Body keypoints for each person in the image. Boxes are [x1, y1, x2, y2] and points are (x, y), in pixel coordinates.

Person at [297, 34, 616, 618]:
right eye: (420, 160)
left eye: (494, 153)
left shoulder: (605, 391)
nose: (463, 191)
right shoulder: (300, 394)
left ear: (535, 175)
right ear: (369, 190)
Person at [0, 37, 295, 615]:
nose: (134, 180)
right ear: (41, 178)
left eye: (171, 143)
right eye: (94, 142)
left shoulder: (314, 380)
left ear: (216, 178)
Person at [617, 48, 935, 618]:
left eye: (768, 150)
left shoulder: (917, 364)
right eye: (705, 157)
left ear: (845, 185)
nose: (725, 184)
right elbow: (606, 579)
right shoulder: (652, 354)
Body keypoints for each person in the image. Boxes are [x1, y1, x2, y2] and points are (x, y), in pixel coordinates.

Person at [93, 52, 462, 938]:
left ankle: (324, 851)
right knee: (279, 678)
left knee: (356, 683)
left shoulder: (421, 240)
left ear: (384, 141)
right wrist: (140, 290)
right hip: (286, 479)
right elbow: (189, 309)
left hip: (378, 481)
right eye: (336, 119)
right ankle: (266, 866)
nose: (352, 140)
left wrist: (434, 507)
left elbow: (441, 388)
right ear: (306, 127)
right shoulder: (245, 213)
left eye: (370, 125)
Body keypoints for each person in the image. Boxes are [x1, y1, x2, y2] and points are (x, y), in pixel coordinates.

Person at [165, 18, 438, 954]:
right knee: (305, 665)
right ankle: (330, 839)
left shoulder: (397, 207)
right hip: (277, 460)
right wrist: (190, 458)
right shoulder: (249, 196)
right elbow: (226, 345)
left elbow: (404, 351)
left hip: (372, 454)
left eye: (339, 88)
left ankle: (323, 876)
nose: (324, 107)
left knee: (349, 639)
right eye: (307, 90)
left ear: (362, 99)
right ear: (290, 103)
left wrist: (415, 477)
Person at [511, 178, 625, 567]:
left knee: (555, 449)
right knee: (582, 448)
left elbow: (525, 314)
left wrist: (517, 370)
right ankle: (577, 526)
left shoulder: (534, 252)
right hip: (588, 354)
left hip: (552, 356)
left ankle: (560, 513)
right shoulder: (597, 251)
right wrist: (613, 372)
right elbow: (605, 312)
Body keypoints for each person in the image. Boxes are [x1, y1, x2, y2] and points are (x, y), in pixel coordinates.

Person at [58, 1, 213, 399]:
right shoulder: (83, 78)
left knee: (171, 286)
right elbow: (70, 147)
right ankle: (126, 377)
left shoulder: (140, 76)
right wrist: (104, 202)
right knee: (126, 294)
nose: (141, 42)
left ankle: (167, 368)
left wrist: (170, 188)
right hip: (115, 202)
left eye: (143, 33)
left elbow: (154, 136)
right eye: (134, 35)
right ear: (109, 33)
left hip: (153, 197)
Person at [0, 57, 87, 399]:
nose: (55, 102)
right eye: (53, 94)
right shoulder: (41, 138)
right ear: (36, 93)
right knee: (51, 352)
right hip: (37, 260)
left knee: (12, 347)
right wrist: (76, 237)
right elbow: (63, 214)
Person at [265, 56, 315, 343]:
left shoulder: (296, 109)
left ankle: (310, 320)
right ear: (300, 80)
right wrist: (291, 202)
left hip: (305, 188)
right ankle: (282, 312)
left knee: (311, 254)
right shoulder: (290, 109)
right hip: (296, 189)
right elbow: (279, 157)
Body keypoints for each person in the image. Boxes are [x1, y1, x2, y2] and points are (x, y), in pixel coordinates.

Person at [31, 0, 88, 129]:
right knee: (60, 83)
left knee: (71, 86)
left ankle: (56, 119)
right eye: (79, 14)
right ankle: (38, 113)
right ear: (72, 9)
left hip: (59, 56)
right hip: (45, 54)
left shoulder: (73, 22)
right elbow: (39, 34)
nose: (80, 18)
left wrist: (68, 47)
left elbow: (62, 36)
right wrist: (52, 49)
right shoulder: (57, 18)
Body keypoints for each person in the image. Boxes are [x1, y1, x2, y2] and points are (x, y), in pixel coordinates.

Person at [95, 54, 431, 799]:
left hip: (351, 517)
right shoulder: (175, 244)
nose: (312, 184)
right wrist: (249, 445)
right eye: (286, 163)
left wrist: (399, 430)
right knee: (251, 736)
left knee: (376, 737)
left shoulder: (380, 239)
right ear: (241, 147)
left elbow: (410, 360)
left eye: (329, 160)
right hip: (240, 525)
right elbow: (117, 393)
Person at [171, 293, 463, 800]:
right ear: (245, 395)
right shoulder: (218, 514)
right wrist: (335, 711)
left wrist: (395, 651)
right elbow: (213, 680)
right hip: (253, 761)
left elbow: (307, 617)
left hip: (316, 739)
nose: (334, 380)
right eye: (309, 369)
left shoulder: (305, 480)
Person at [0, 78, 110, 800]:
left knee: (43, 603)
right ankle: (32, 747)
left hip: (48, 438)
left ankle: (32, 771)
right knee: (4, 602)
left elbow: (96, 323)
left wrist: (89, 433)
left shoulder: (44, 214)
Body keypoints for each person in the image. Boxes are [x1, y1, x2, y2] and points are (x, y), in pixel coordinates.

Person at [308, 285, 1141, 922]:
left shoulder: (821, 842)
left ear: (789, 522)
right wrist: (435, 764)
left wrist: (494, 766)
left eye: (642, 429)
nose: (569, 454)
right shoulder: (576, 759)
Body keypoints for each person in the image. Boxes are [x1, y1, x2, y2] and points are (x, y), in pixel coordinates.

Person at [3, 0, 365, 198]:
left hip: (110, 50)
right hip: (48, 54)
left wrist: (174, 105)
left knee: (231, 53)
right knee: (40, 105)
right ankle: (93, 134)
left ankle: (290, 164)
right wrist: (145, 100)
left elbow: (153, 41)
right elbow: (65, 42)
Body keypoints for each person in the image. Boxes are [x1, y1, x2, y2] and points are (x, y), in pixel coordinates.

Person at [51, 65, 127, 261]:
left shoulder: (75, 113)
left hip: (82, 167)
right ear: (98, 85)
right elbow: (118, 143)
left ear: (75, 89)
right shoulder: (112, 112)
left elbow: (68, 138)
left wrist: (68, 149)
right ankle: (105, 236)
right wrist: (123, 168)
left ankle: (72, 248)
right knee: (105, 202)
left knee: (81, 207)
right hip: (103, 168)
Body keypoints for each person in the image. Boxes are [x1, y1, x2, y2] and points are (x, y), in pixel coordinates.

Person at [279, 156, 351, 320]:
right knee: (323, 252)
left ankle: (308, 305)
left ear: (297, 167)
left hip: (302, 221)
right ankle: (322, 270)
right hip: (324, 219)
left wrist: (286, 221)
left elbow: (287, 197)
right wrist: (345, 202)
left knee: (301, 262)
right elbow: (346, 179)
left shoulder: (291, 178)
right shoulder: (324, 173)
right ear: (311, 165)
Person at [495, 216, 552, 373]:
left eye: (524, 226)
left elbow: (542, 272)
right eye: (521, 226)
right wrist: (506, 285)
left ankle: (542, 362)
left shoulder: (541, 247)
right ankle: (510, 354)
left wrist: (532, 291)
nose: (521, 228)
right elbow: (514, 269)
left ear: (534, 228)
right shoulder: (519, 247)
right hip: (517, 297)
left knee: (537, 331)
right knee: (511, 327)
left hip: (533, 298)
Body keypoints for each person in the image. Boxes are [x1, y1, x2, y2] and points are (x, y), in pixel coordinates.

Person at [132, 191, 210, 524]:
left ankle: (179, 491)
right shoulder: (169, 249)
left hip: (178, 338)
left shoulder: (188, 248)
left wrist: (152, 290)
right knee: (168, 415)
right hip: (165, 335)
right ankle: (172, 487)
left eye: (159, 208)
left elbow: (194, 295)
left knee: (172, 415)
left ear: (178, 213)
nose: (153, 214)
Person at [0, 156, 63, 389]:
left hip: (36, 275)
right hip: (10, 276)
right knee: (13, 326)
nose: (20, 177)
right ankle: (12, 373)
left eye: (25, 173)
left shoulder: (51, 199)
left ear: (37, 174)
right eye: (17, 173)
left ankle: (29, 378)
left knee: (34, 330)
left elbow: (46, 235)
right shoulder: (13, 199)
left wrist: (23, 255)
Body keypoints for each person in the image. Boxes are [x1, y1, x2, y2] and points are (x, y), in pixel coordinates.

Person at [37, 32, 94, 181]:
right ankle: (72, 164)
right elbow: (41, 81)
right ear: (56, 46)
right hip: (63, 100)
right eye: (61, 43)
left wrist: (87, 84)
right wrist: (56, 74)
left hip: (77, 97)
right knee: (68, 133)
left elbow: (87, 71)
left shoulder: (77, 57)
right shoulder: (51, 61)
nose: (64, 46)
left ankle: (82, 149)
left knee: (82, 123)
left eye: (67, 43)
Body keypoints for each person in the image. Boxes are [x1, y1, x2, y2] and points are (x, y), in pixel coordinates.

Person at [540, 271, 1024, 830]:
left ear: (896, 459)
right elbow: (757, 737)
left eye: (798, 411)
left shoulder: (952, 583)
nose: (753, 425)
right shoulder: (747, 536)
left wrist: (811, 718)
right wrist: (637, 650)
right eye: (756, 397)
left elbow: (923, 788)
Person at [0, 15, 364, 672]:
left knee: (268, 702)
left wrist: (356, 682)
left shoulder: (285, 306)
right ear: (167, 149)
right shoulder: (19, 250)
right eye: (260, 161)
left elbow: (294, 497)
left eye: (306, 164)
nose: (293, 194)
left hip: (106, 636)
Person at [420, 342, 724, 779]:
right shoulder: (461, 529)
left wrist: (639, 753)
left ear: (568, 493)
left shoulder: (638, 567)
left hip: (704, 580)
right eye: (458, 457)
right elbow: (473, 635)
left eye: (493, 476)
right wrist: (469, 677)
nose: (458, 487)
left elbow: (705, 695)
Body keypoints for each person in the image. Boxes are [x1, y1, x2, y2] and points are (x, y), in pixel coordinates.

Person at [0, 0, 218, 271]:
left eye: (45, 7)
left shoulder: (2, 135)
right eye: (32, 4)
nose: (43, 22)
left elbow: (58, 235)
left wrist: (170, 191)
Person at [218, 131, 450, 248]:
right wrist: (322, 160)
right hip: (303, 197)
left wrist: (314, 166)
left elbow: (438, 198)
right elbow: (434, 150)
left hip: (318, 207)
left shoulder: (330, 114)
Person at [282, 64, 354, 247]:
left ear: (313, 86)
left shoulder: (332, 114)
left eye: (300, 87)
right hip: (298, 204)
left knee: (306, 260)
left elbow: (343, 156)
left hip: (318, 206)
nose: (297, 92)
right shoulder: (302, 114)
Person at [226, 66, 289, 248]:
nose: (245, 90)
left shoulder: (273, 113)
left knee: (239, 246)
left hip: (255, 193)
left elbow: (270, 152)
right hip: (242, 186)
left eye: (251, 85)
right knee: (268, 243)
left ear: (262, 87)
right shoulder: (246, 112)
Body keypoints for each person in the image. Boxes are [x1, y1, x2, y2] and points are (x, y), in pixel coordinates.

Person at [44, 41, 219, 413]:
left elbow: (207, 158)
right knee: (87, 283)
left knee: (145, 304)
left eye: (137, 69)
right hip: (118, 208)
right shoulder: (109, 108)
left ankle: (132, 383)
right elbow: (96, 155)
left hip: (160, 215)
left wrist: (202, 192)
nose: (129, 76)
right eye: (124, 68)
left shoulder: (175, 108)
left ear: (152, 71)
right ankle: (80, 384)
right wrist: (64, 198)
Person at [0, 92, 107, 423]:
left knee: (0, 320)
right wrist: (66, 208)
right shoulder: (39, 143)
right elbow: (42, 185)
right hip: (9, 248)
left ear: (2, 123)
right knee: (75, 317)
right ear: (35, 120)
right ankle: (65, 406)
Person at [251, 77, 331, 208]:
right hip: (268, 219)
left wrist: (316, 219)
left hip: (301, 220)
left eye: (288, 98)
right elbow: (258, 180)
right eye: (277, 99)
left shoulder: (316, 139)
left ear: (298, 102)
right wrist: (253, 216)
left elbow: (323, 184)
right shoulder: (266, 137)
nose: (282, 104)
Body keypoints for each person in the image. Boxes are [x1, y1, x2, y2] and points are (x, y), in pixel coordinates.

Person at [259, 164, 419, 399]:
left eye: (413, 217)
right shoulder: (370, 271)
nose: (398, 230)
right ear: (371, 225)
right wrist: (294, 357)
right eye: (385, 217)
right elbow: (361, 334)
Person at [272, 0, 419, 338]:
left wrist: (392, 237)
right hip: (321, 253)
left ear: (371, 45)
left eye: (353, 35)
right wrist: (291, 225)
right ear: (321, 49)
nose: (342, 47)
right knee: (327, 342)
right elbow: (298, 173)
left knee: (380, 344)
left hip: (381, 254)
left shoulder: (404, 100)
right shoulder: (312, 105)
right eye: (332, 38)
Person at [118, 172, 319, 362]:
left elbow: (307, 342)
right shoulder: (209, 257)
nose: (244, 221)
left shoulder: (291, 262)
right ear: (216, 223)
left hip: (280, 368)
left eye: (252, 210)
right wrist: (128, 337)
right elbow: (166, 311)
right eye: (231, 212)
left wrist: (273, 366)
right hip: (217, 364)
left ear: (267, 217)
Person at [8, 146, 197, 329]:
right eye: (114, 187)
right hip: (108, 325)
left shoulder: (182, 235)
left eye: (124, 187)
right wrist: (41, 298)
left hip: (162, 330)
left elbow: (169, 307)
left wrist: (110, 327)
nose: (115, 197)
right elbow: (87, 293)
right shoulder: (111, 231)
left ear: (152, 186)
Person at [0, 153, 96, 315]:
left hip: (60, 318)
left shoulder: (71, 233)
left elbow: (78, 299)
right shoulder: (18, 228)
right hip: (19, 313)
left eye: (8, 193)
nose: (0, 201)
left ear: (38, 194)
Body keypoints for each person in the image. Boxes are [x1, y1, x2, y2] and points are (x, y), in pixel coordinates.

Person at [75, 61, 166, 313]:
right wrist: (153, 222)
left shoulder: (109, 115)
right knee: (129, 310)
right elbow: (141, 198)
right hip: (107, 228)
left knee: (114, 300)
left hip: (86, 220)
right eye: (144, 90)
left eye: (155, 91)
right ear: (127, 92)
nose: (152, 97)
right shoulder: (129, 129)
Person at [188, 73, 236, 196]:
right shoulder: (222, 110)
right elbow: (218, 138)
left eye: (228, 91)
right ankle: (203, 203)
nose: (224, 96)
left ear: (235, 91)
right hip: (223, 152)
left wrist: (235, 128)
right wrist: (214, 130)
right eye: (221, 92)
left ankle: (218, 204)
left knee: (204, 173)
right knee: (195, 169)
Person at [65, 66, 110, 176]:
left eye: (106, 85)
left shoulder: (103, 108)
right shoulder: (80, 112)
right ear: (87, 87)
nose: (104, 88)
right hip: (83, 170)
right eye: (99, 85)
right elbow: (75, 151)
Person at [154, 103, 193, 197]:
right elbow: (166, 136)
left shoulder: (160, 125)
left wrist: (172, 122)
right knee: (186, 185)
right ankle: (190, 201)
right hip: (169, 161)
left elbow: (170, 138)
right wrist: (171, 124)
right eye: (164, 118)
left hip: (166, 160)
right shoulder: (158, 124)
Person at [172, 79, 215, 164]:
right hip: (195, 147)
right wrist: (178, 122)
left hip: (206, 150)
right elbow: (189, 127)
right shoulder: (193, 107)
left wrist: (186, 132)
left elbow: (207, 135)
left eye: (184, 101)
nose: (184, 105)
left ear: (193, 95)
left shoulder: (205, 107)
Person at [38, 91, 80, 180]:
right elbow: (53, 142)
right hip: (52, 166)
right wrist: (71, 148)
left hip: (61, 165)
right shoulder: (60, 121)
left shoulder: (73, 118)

---+---

WHAT IS EXPECTED:
What you give back should be only the lines of the records above, starting at the line with "left knee: (537, 331)" and ending at the line with "nose: (64, 46)", restated word for word.

ANSWER AREA:
left knee: (537, 331)
right knee: (511, 327)
left hip: (533, 298)
Body keypoints for each person in the image. Boxes are [x1, y1, x2, y2] and points are (x, y), in pixel coordinates.

Person at [132, 191, 210, 524]:
left ankle: (179, 491)
right shoulder: (169, 249)
left hip: (178, 338)
left shoulder: (188, 248)
left wrist: (152, 290)
right knee: (168, 415)
right hip: (165, 335)
right ankle: (172, 487)
left eye: (159, 208)
left elbow: (194, 295)
left knee: (172, 415)
left ear: (178, 213)
nose: (153, 214)
Person at [0, 156, 63, 389]:
left hip: (36, 275)
right hip: (10, 276)
right knee: (13, 326)
nose: (20, 177)
right ankle: (12, 373)
left eye: (25, 173)
left shoulder: (51, 199)
left ear: (37, 174)
right eye: (17, 173)
left ankle: (29, 378)
left knee: (34, 330)
left elbow: (46, 235)
right shoulder: (13, 199)
left wrist: (23, 255)
Body keypoints for each person in the image. Boxes are [x1, y1, x2, y2] and points are (x, y), in pixel coordinates.

Person at [37, 32, 94, 181]:
right ankle: (72, 164)
right elbow: (41, 81)
right ear: (56, 46)
right hip: (63, 100)
right eye: (61, 43)
left wrist: (87, 84)
right wrist: (56, 74)
left hip: (77, 97)
right knee: (68, 133)
left elbow: (87, 71)
left shoulder: (77, 57)
right shoulder: (51, 61)
nose: (64, 46)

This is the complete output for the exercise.